The NSE considers investors active if they have traded at least once in the past 12 months.

Retail participation in the equity markets appears to be reviving after a brief slowdown, with the number of active investors on the National Stock Exchange (NSE) increasing for the second consecutive month in February likely from the market correction amid geopolitical tensions.

Active investors on the exchange rose by 3.56 lakh in February, higher than the 3 lakh increase recorded in January, according to exchange data. The NSE considers investors active if they have traded at least once in the past 12 months.

Market participants say the uptick may partly reflect investors returning during the recent market correction, as well as the longer-term shift in India from traditional savings to market-linked investments.

“The spectacular bull run after the Covid crash attracted lots of investors into the market and the total number of unique investors (PAN based) shot up from around 30 million in April 2020 to around 130 million now. The young generation prefers investing in the market rather than depositing money in bank FDs,” said VK Vijayakumar, Chief Investment Strategist at Geojit Investments Ltd.
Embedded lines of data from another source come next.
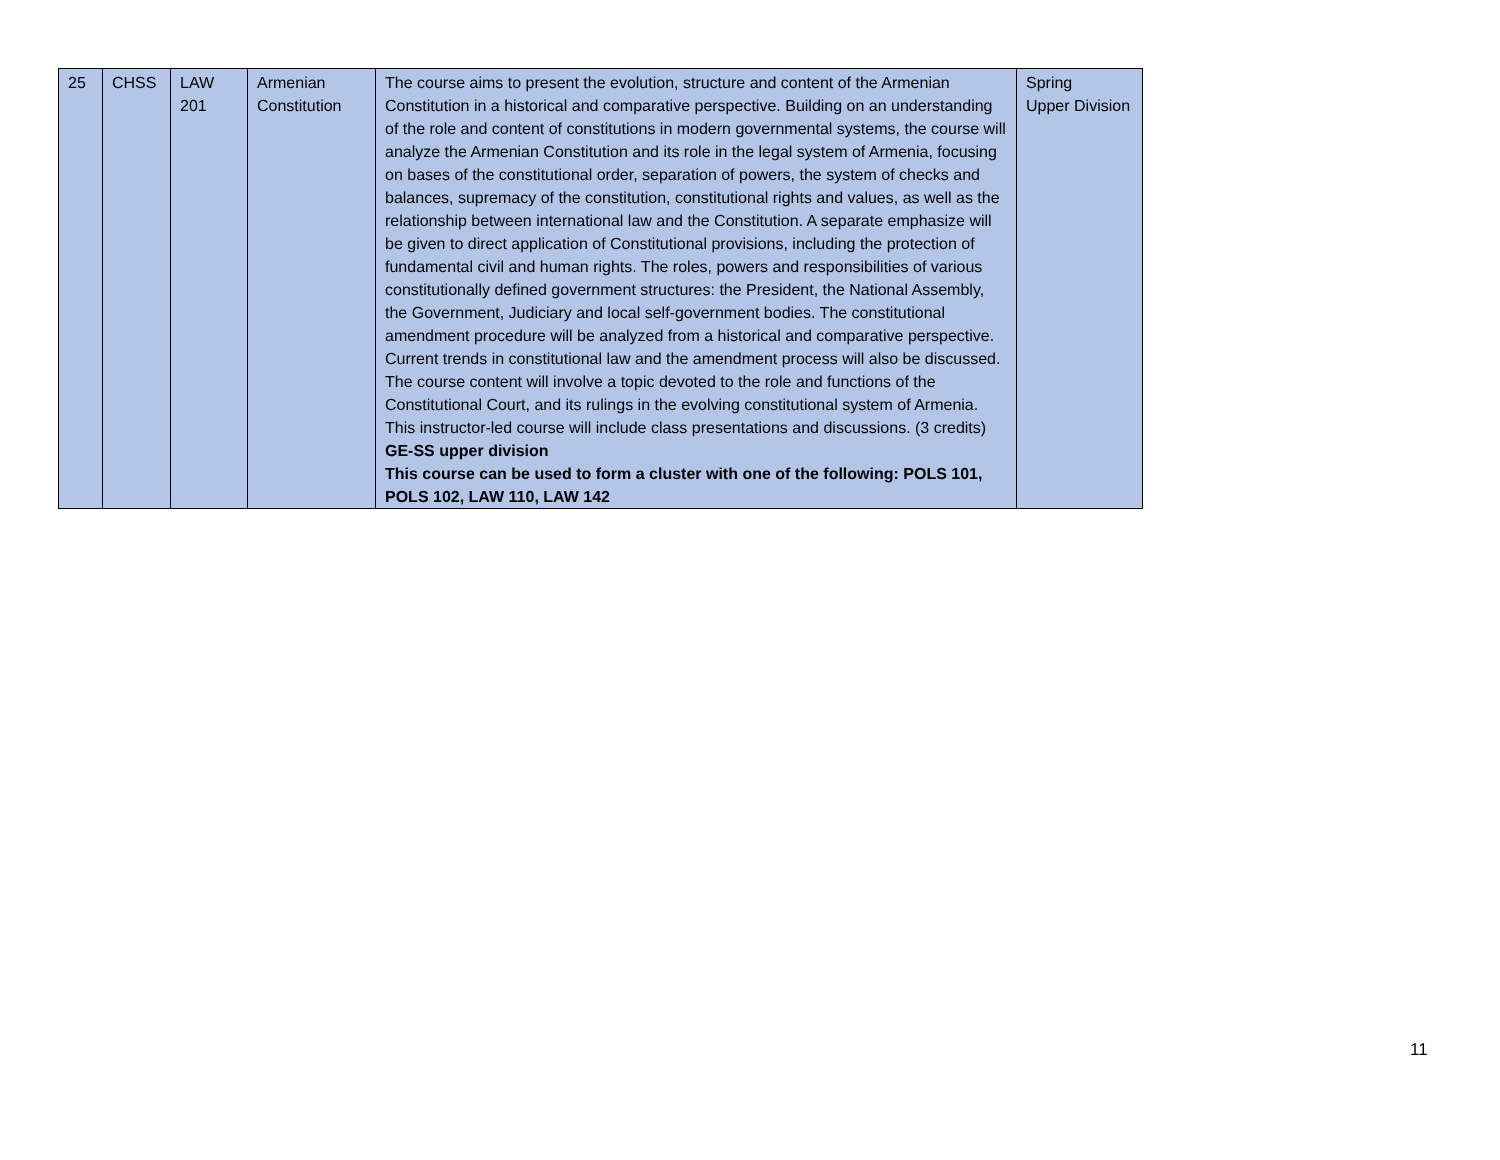| 25 | CHSS | LAW 201 | Armenian Constitution | The course aims to present the evolution, structure and content of the Armenian Constitution in a historical and comparative perspective. Building on an understanding of the role and content of constitutions in modern governmental systems, the course will analyze the Armenian Constitution and its role in the legal system of Armenia, focusing on bases of the constitutional order, separation of powers, the system of checks and balances, supremacy of the constitution, constitutional rights and values, as well as the relationship between international law and the Constitution. A separate emphasize will be given to direct application of Constitutional provisions, including the protection of fundamental civil and human rights. The roles, powers and responsibilities of various constitutionally defined government structures: the President, the National Assembly, the Government, Judiciary and local self-government bodies. The constitutional amendment procedure will be analyzed from a historical and comparative perspective. Current trends in constitutional law and the amendment process will also be discussed. The course content will involve a topic devoted to the role and functions of the Constitutional Court, and its rulings in the evolving constitutional system of Armenia. This instructor-led course will include class presentations and discussions. (3 credits) GE-SS upper division This course can be used to form a cluster with one of the following: POLS 101, POLS 102, LAW 110, LAW 142 | Spring Upper Division |
11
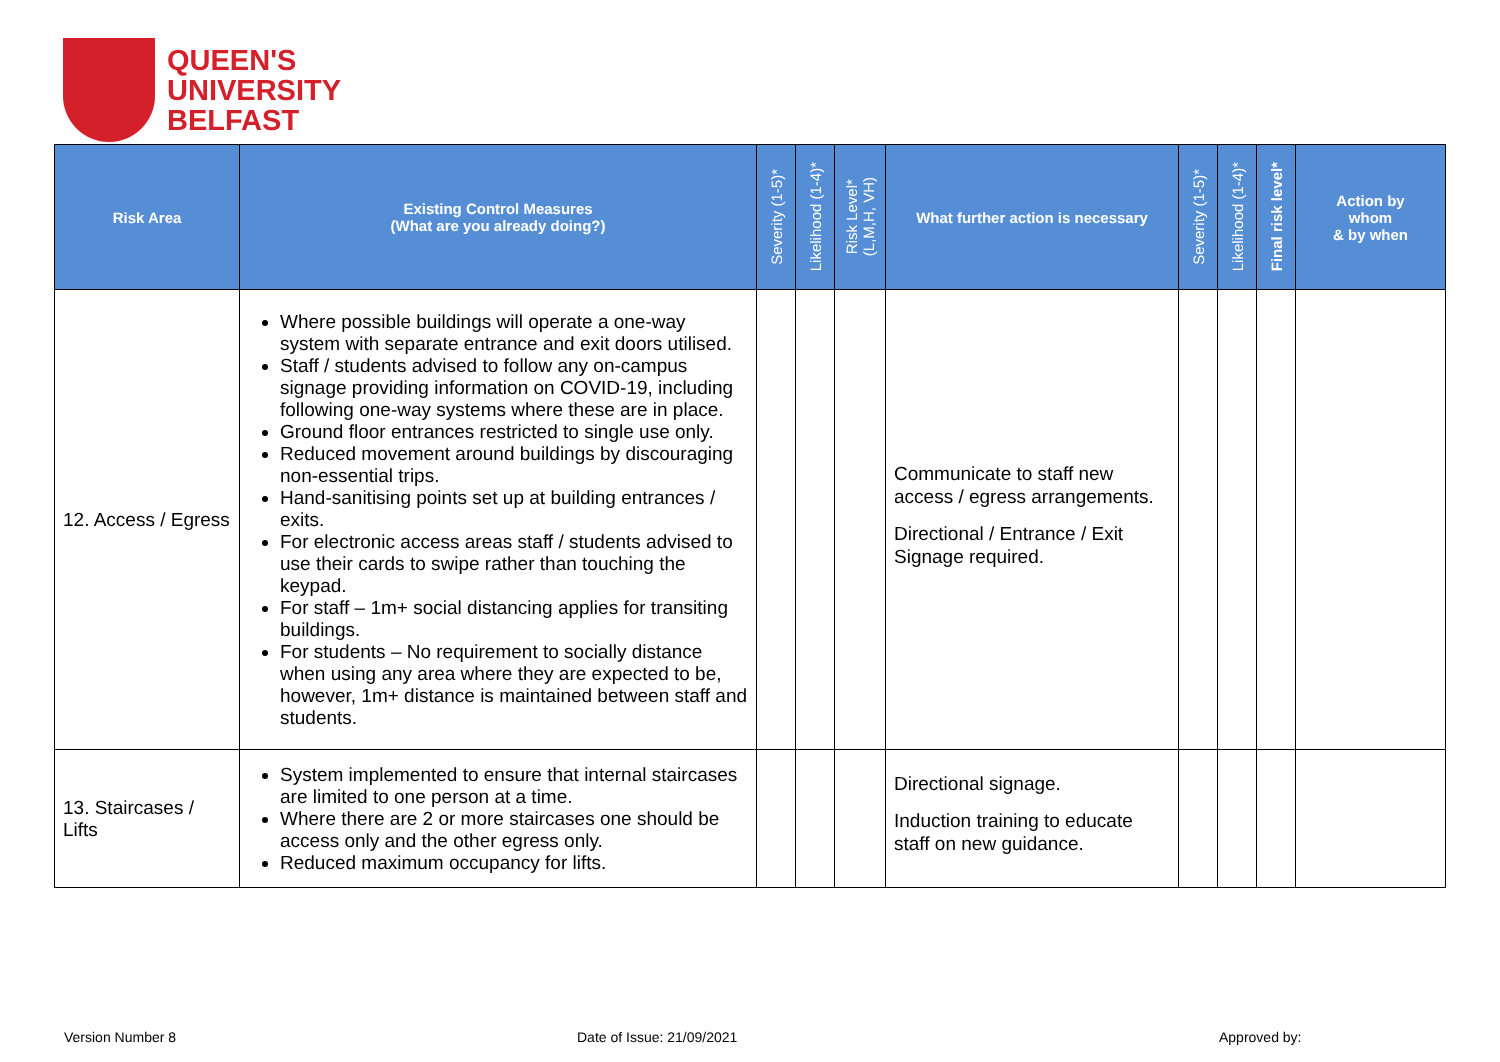QUEEN'S
UNIVERSITY
BELFAST
| Risk Area | Existing Control Measures (What are you already doing?) | Severity (1-5)* | Likelihood (1-4)* | Risk Level* (L,M,H, VH) | What further action is necessary | Severity (1-5)* | Likelihood (1-4)* | Final risk level* | Action by whom & by when |
| --- | --- | --- | --- | --- | --- | --- | --- | --- | --- |
| 12. Access / Egress | Where possible buildings will operate a one-way system with separate entrance and exit doors utilised. Staff / students advised to follow any on-campus signage providing information on COVID-19, including following one-way systems where these are in place. Ground floor entrances restricted to single use only. Reduced movement around buildings by discouraging non-essential trips. Hand-sanitising points set up at building entrances / exits. For electronic access areas staff / students advised to use their cards to swipe rather than touching the keypad. For staff – 1m+ social distancing applies for transiting buildings. For students – No requirement to socially distance when using any area where they are expected to be, however, 1m+ distance is maintained between staff and students. | | | | Communicate to staff new access / egress arrangements. Directional / Entrance / Exit Signage required. | | | | |
| 13. Staircases / Lifts | System implemented to ensure that internal staircases are limited to one person at a time. Where there are 2 or more staircases one should be access only and the other egress only. Reduced maximum occupancy for lifts. | | | | Directional signage. Induction training to educate staff on new guidance. | | | | |
Version Number 8 Date of Issue: 21/09/2021 Approved by:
“This transition from ‘savers to investors’ appears to be a long-term trend. The equity cult is becoming deeply ingrained in India. This is reflecting in the steady flow of money into SIPs also. It appears that the market correction is encouraging investors to invest more.”
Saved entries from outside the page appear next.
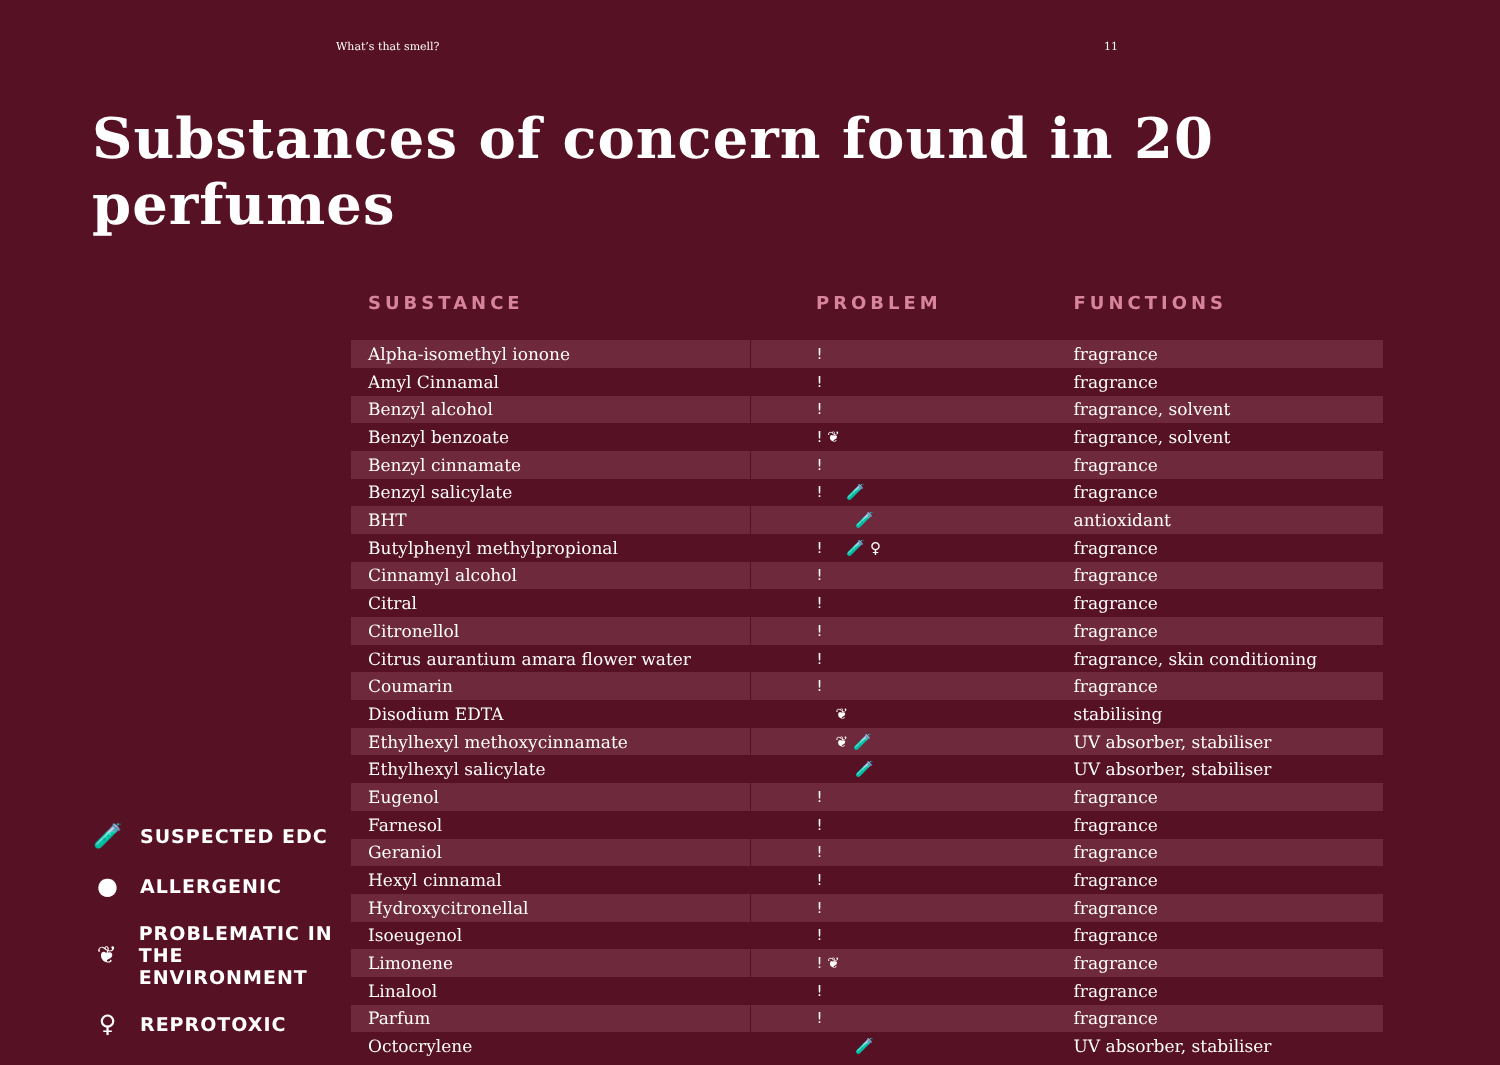What’s that smell? 11
Substances of concern found in 20 perfumes
🧪 SUSPECTED EDC
● ALLERGENIC
❦ PROBLEMATIC IN
THE ENVIRONMENT
♀ REPROTOXIC
| SUBSTANCE | PROBLEM | FUNCTIONS |
| --- | --- | --- |
| Alpha-isomethyl ionone | ! | fragrance |
| Amyl Cinnamal | ! | fragrance |
| Benzyl alcohol | ! | fragrance, solvent |
| Benzyl benzoate | ! ❦ | fragrance, solvent |
| Benzyl cinnamate | ! | fragrance |
| Benzyl salicylate | ! 🧪 | fragrance |
| BHT | 🧪 | antioxidant |
| Butylphenyl methylpropional | ! 🧪 ♀ | fragrance |
| Cinnamyl alcohol | ! | fragrance |
| Citral | ! | fragrance |
| Citronellol | ! | fragrance |
| Citrus aurantium amara flower water | ! | fragrance, skin conditioning |
| Coumarin | ! | fragrance |
| Disodium EDTA | ❦ | stabilising |
| Ethylhexyl methoxycinnamate | ❦ 🧪 | UV absorber, stabiliser |
| Ethylhexyl salicylate | 🧪 | UV absorber, stabiliser |
| Eugenol | ! | fragrance |
| Farnesol | ! | fragrance |
| Geraniol | ! | fragrance |
| Hexyl cinnamal | ! | fragrance |
| Hydroxycitronellal | ! | fragrance |
| Isoeugenol | ! | fragrance |
| Limonene | ! ❦ | fragrance |
| Linalool | ! | fragrance |
| Parfum | ! | fragrance |
| Octocrylene | 🧪 | UV absorber, stabiliser |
After a moderation last year, retail participation seems to be reviving possibly due to the recent market correction, he added.

Groww surge

A significant portion of the February increase was driven by discount brokerage Groww, which added about 2.66 lakh active clients, accounting for nearly three-fourths of the total additions among discount brokers. The platform had also led additions in January, adding around 3.5 lakh active investors during the month.

Other major brokerages saw relatively modest increases. Zerodha, the country’s largest brokerage by revenue, and Angel One added around 10,000 active investors each in February.

Among full-service brokers, ICICI Securities added 29,830 investors, taking its total active investor base to 20.75 lakh.

Investor drop

Over a longer period, however, some brokerages have seen declines in active investor counts. Zerodha’s active client base has fallen by about 11 lakh over the past year, while Angel One’s active investor base declined by around 10 lakh in 2025.

Meanwhile, Upstox reported a decline of about 27,535 clients, while HDFC Securities saw its active client base fall by around 14,276 in February.

Market participants attribute the moderation in active client growth over the past year to tighter regulatory measures affecting derivatives trading. These include stricter margin requirements, reduced weekly expiries, higher capital thresholds and increased taxation, which have made speculative trading less attractive for retail investors. The recent increase in securities transaction tax (STT) is also expected to discourage futures and options trading.

Despite the slowdown, the broader retail base remained large. The top broking firms collectively added nearly one crore new active investors in 2024, and the declines seen in 2025 represent a relatively small share of their overall client base.

Brokerages such as Motilal Oswal Financial Services, IIFL Capital Services, 5Paisa Capital, Mirae Asset Capital Markets, Choice Equity Broking and PhonePe Wealth Broking also reported declines in active clients.

In contrast, Kotak Securities, SBI Securities, Raise Securities (formerly Moneylicious Securities), Paytm Money, Indstocks and Axis Securities reported increases in active client additions during the month.